In rural communities across heartland states, like Iowa and Kentucky, where four-year universities are scarce but technical training facilities are more plentiful, a federally supported apprenticeship can be a faster, more affordable path to a stable and lucrative career. By simplifying registration and aligning programs with industry demand, the plan could help smaller employers—common in rural areas—hire and train without the administrative burden that has often kept them on the sidelines.

Reengaging the Disconnected Workforce

The strategy also seeks to afford more opportunities among men aged 25 to 54, particularly in rural counties where industrial jobs have vanished and service-sector replacements are scarce. The strategy’s second pillar, “Worker Mobility,” proposes targeted outreach to long-term unemployed populations, support for veterans and formerly incarcerated individuals and AI-powered career navigation tools to connect job seekers with real opportunities.
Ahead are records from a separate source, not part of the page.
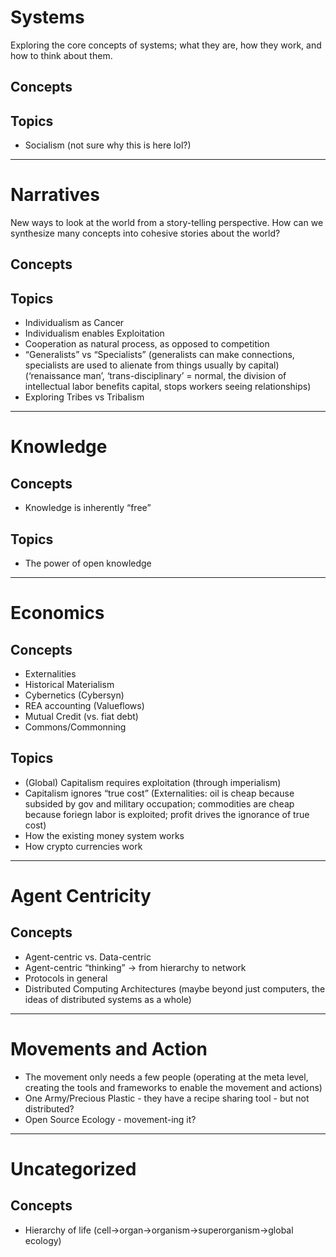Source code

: # Systems
Exploring the core concepts of systems; what they are, how they work, and how to think about them.

## Concepts

## Topics
- Socialism (not sure why this is here lol?)

---

# Narratives
New ways to look at the world from a story-telling perspective. How can we synthesize many concepts into cohesive stories about the world?

## Concepts

## Topics
- Individualism as Cancer
- Individualism enables Exploitation
- Cooperation as natural process, as opposed to competition
- “Generalists” vs “Specialists” (generalists can make connections, specialists are used to alienate from things usually by capital) (‘renaissance man’, ‘trans-disciplinary’ = normal, the division of intellectual labor benefits capital, stops workers seeing relationships)
- Exploring Tribes vs Tribalism

---

# Knowledge

## Concepts
- Knowledge is inherently “free”

## Topics
- The power of open knowledge

---

# Economics

## Concepts
- Externalities
- Historical Materialism
- Cybernetics (Cybersyn)
- REA accounting (Valueflows)
- Mutual Credit (vs. fiat debt)
- Commons/Commonning

## Topics
- (Global) Capitalism requires exploitation (through imperialism)
- Capitalism ignores “true cost” (Externalities: oil is cheap because subsided by gov and military occupation; commodities are cheap because foriegn labor is exploited; profit drives the ignorance of true cost)
- How the existing money system works
- How crypto currencies work

---

# Agent Centricity

## Concepts
- Agent-centric vs. Data-centric
- Agent-centric “thinking” -> from hierarchy to network
- Protocols in general
- Distributed Computing Architectures (maybe beyond just computers, the ideas of distributed systems as a whole)

---

# Movements and Action
- The movement only needs a few people (operating at the meta level, creating the tools and frameworks to enable the movement and actions)
- One Army/Precious Plastic - they have a recipe sharing tool - but not distributed?
- Open Source Ecology - movement-ing it?

---

# Uncategorized

## Concepts
- Hierarchy of life (cell->organ->organism->superorganism->global ecology)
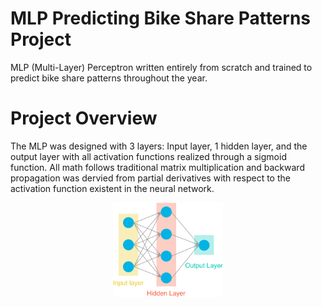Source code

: # MLP Predicting Bike Share Patterns Project

MLP (Multi-Layer) Perceptron written entirely from scratch and trained to predict bike share patterns throughout the year.

# Project Overview
The MLP was designed with 3 layers: Input layer, 1 hidden layer, and the output layer with all activation functions realized through a sigmoid function. All math follows traditional matrix multiplication and backward propagation was dervied from partial derivatives with respect to the activation function existent in the neural network.

<p align="center"><img src="./assets/neural_network.png" alt="MLP network" width="35%"></p>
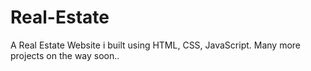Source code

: # Real-Estate
A Real Estate Website i built using HTML, CSS, JavaScript.
Many more projects on the way soon..
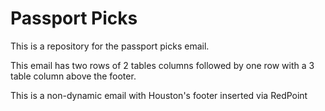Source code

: # Passport Picks

This is a repository for the passport picks email.  

This email has two rows of 2 tables columns followed by one row with a 3 table column above the footer.  

This is a non-dynamic email with Houston's footer inserted via RedPoint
For regions where employment opportunities are clustered in a handful of industries, these reforms could make the difference between persistent disengagement and a revitalized labor pool.

Funding for Incumbent Workers

Heartland employers often cite another hurdle: keeping pace with rapid technological change. Many operate on thin margins, without the resources to continually retrain their existing staff. The plan’s proposed Industry Skills Training Fund would allow states to reimburse companies for upgrading the skills of current employees in high-priority sectors.
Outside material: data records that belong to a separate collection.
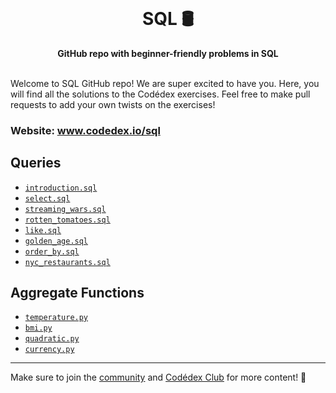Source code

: <div align="center">
  <br>
  <h1>SQL 🛢️</h1>
  <strong>GitHub repo with beginner-friendly problems in SQL</strong>
</div>
<br>

Welcome to SQL GitHub repo! We are super excited to have you. Here, you will find all the solutions to the Codédex exercises. Feel free to make pull requests to add your own twists on the exercises!

### Website: www.codedex.io/sql

<!-- ## <img src="https://raw.githubusercontent.com/codedex-io/python-101/main/assets/badge_earth.png" height="20" style="vertical-align: middle"> Queries -->

## Queries

- [`introduction.sql`](https://github.com/codedex-io/sql-101/blob/main/1-queries/01_introduction.sql)
- [`select.sql`](https://github.com/codedex-io/sql-101/blob/main/1-queries/02_select.sql)
- [`streaming_wars.sql`](https://github.com/codedex-io/sql-101/blob/main/1-queries/03_streaming_wars.sql)
- [`rotten_tomatoes.sql`](https://github.com/codedex-io/sql-101/blob/main/1-queries/04_rotten_tomatoes.sql)
- [`like.sql`](https://github.com/codedex-io/sql-101/blob/main/1-queries/05_like.sql)
- [`golden_age.sql`](https://github.com/codedex-io/sql-101/blob/main/1-queries/06_golden_age.sql)
- [`order_by.sql`](https://github.com/codedex-io/sql-101/blob/main/1-queries/07_order_by.sql)
- [`nyc_restaurants.sql`](https://github.com/codedex-io/sql-101/blob/main/1-queries/08_nyc_restaurants.sql)

<!-- ## <img src="https://raw.githubusercontent.com/codedex-io/python-101/main/assets/badge_equal.png" height="21" style="vertical-align: middle"> Aggregate Functions -->

## Aggregate Functions

- [`temperature.py`](https://github.com/codedex-io/python-101/blob/main/2-variables/07_temperature.py)
- [`bmi.py`](https://github.com/codedex-io/python-101/blob/main/2-variables/08_bmi.py)
- [`quadratic.py`](https://github.com/codedex-io/python-101/blob/main/2-variables/09_quadratic.py)
- [`currency.py`](https://github.com/codedex-io/python-101/blob/main/2-variables/10_currency.py)

---

Make sure to join the [community](https://www.codedex.io/community) and [Codédex Club](https://www.codedex.io/pricing) for more content! 💖
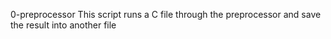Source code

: 0-preprocessor
This script runs a C file through the preprocessor and save the result into
another file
This approach could be especially valuable in places like Wisconsin’s manufacturing belt or Louisiana’s petrochemical corridor, where experienced workers are plentiful but need new skills to operate AI-enabled equipment or advanced production systems. 

Breaking Down Bureaucratic Silos

The third pillar, “Integrated Systems,” is more administrative than inspirational, but its potential impact on the heartland is considerable. Rural job seekers often travel long distances to reach a workforce office, only to be referred elsewhere for training or benefits. By consolidating multiple workforce programs under a single federal agency and leading states to build one-stop online portals, the plan could make services dramatically more accessible in regions where transportation is a barrier.
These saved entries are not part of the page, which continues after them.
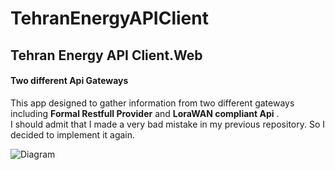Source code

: # TehranEnergyAPIClient

## Tehran Energy API Client.Web


#### Two different Api Gateways
This app designed to gather information from two different gateways including  **Formal Restfull Provider** and  **LoraWAN compliant Api** .<br/>
I should admit that I made a very bad mistake in my previous repository. So I decided to implement it again.<br/>

<img src="https://pbs.twimg.com/media/Ehxp2zSXYAA4f3x?format=jpg&name=900x900" alt="Diagram">
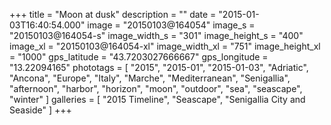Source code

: +++
title = "Moon at dusk"
description = ""
date = "2015-01-03T16:40:54.000"
image = "20150103@164054"
image_s = "20150103@164054-s"
image_width_s = "301"
image_height_s = "400"
image_xl = "20150103@164054-xl"
image_width_xl = "751"
image_height_xl = "1000"
gps_latitude = "43.7203027666667"
gps_longitude = "13.22094165"
phototags = [ "2015", "2015-01", "2015-01-03", "Adriatic", "Ancona", "Europe", "Italy", "Marche", "Mediterranean", "Senigallia", "afternoon", "harbor", "horizon", "moon", "outdoor", "sea", "seascape", "winter" ]
galleries = [ "2015 Timeline", "Seascape", "Senigallia City and Seaside" ]
+++
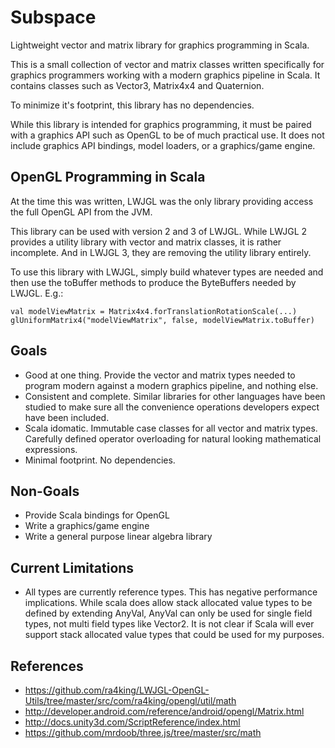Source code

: Subspace
========

Lightweight vector and matrix library for graphics programming in Scala.

This is a small collection of vector and matrix classes written specifically for graphics programmers working with a
modern graphics pipeline in Scala.  It contains classes such as Vector3, Matrix4x4 and Quaternion.

To minimize it's footprint, this library has no dependencies.

While this library is intended for graphics programming,  it must be paired with a graphics API such as OpenGL to be of
much practical use.  It does not include graphics API bindings, model loaders, or a graphics/game engine.

OpenGL Programming in Scala
---------------------------

At the time this was written, LWJGL was the only library providing access the full OpenGL API from the JVM.

This library can be used with version 2 and 3 of LWJGL.  While LWJGL 2 provides a utility library with vector
and matrix classes, it is rather incomplete.  And in LWJGL 3, they are removing the utility library entirely.

To use this library with LWJGL,  simply build whatever types are needed and then use the toBuffer methods to produce the
ByteBuffers needed by LWJGL.  E.g.:

    val modelViewMatrix = Matrix4x4.forTranslationRotationScale(...)
    glUniformMatrix4("modelViewMatrix", false, modelViewMatrix.toBuffer)

Goals
-----
* Good at one thing.  Provide the vector and matrix types needed to program modern against a modern graphics pipeline, and nothing else.
* Consistent and complete.  Similar libraries for other languages have been studied to make sure all the convenience operations developers expect have been included.
* Scala idomatic. Immutable case classes for all vector and matrix types. Carefully defined operator overloading for natural looking mathematical expressions.
* Minimal footprint.  No dependencies.

Non-Goals
---------
* Provide Scala bindings for OpenGL
* Write a graphics/game engine
* Write a general purpose linear algebra library

Current Limitations
-------------------
* All types are currently reference types.  This has negative performance implications.  While scala does allow
  stack allocated value types to be defined by extending AnyVal,  AnyVal can only be used for single field types, not
  multi field types like Vector2.  It is not clear if Scala will ever support stack allocated value types that could
  be used for my purposes.

References
----------
* https://github.com/ra4king/LWJGL-OpenGL-Utils/tree/master/src/com/ra4king/opengl/util/math
* http://developer.android.com/reference/android/opengl/Matrix.html
* http://docs.unity3d.com/ScriptReference/index.html
* https://github.com/mrdoob/three.js/tree/master/src/math


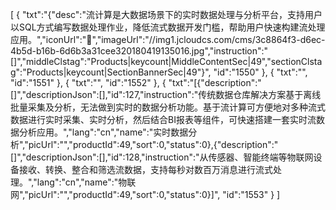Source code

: [
	{
		"txt":"{\"desc\":\"流计算是大数据场景下的实时数据处理与分析平台，支持用户以SQL方式编写数据处理作业，降低流式数据开发门槛，帮助用户快速构建流处理应用。\",\"iconUrl\":\"\",\"imageUrl\":\"//img1.jcloudcs.com/cms/3c8864f3-d6ec-4b5d-b16b-6d6b3a31cee320180419135016.jpg\",\"instruction\":\"[]\",\"middleClstag\":\"Products|keycount|MiddleContentSec|49\",\"sectionClstag\":\"Products|keycount|SectionBannerSec|49\"}",
		"id":"1550"
	},
	{
		"txt":"",
		"id":"1551"
	},
	{
		"txt":"",
		"id":"1552"
	},
	{
		"txt":"[{\"description\":\"[]\",\"descriptionJson\":[],\"id\":127,\"instruction\":\"传统数据仓库解决方案基于离线批量采集及分析，无法做到实时的数据分析功能。基于流计算可方便地对多种流式数据进行实时采集、实时分析，然后结合BI报表等组件，可快速搭建一套实时流数据分析应用。\",\"lang\":\"cn\",\"name\":\"实时数据分析\",\"picUrl\":\"\",\"productId\":49,\"sort\":0,\"status\":0},{\"description\":\"[]\",\"descriptionJson\":[],\"id\":128,\"instruction\":\"从传感器、智能终端等物联网设备接收、转换、整合和筛选流数据，支持每秒对数百万消息进行流式处理。\",\"lang\":\"cn\",\"name\":\"物联网\",\"picUrl\":\"\",\"productId\":49,\"sort\":0,\"status\":0}]",
		"id":"1553"
	}
]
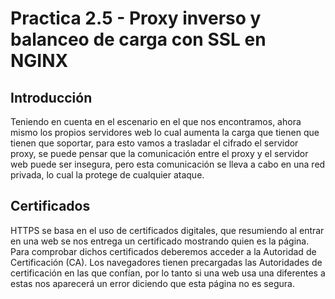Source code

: # Practica 2.5 - Proxy inverso y balanceo de carga con SSL en NGINX

## Introducción

Teniendo en cuenta en el escenario en el que nos encontramos, ahora mismo los propios servidores web lo cual aumenta la carga que tienen que tienen que soportar, para esto vamos a trasladar el cifrado el servidor proxy, se puede pensar que la comunicación entre el proxy y el servidor web puede ser insegura, pero esta comunicación se lleva a cabo en una red privada, lo cual la protege de cualquier ataque.

## Certificados

HTTPS se basa en el uso de certificados digitales, que resumiendo al entrar en una web se nos entrega un certificado mostrando quien es la página. Para comprobar dichos certificados deberemos acceder a la Autoridad de Certificación (CA). Los navegadores tienen precargadas las Autoridades de certificación en las que confían, por lo tanto si una web usa una diferentes a estas nos aparecerá un error diciendo que esta página no es segura.

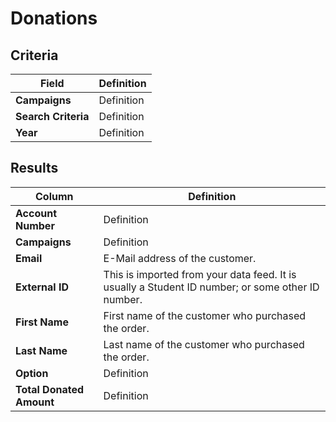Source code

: # Donations

## Criteria

| **Field** | **Definition** |
| --- | --- |
| **Campaigns** | Definition |
| **Search Criteria** | Definition |
| **Year** | Definition |

## Results

| **Column** | **Definition** |
| --- | --- |
| **Account Number** | Definition |
| **Campaigns** | Definition |
| **Email** | E-Mail address of the customer. |
| **External ID** | This is imported from your data feed. It is usually a Student ID number; or some other ID number. |
| **First Name** | First name of the customer who purchased the order. |
| **Last Name** | Last name of the customer who purchased the order. |
| **Option** | Definition |
| **Total Donated Amount** | Definition |


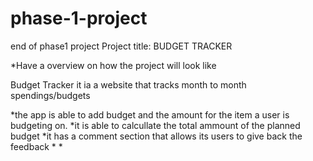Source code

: # phase-1-project
end of phase1 project
Project title: BUDGET TRACKER

*Have a overview on how the project will look like

Budget Tracker
it ia a website that tracks month to month spendings/budgets
    
*the app is able to add budget and the amount for the item a user is budgeting on.
*it is able to calcullate the total ammount of the planned budget
*it has a comment section that allows its users to give back the feedback
*
*

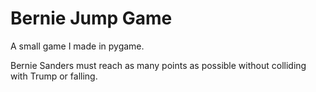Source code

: # Bernie Jump Game

A small game I made in pygame. 

Bernie Sanders must reach as many points as possible without colliding with Trump or falling.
The proposed MASA (Make America Skilled Again) initiative, in the Talent Strategy plan, would also give governors more discretion to direct federal funds toward local priorities—a flexibility that could prove crucial for tailoring training programs to region-specific industries.

Preparing for the AI Era—Heartland Style

The strategy devotes an entire pillar to “Flexibility & Innovation” in the face of AI-driven change. While Silicon Valley and Boston may lead in AI software development, the Heartland will increasingly depend on AI-enabled manufacturing, precision agriculture and logistics systems. Training programs that focus on applying AI to industrial processes—rather than building AI itself—could give Heartland industries a competitive edge in efficiency and productivity.

By funding regional AI learning networks that link employers, community colleges and training providers, the plan could ensure that workers in North Dakota or Arkansas are just as prepared for AI-related job shifts as their counterparts in California.

A Distinctive Opportunity

It is too soon to know how much of this blueprint will survive the political and budgetary process. But if implemented as written, the benefits for the heartland could outpace those for other regions. The emphasis on employer-led training, industry-specific pipelines and reengagement of sidelined workers speaks directly to the heartland’s current labor market realities.

Where coastal economies may treat this as another workforce modernization effort, the heartland could experience it as a structural transformation—one that not only fills immediate skills gaps but also repositions the region for long-term competitiveness in the industries that will shape America’s economic future.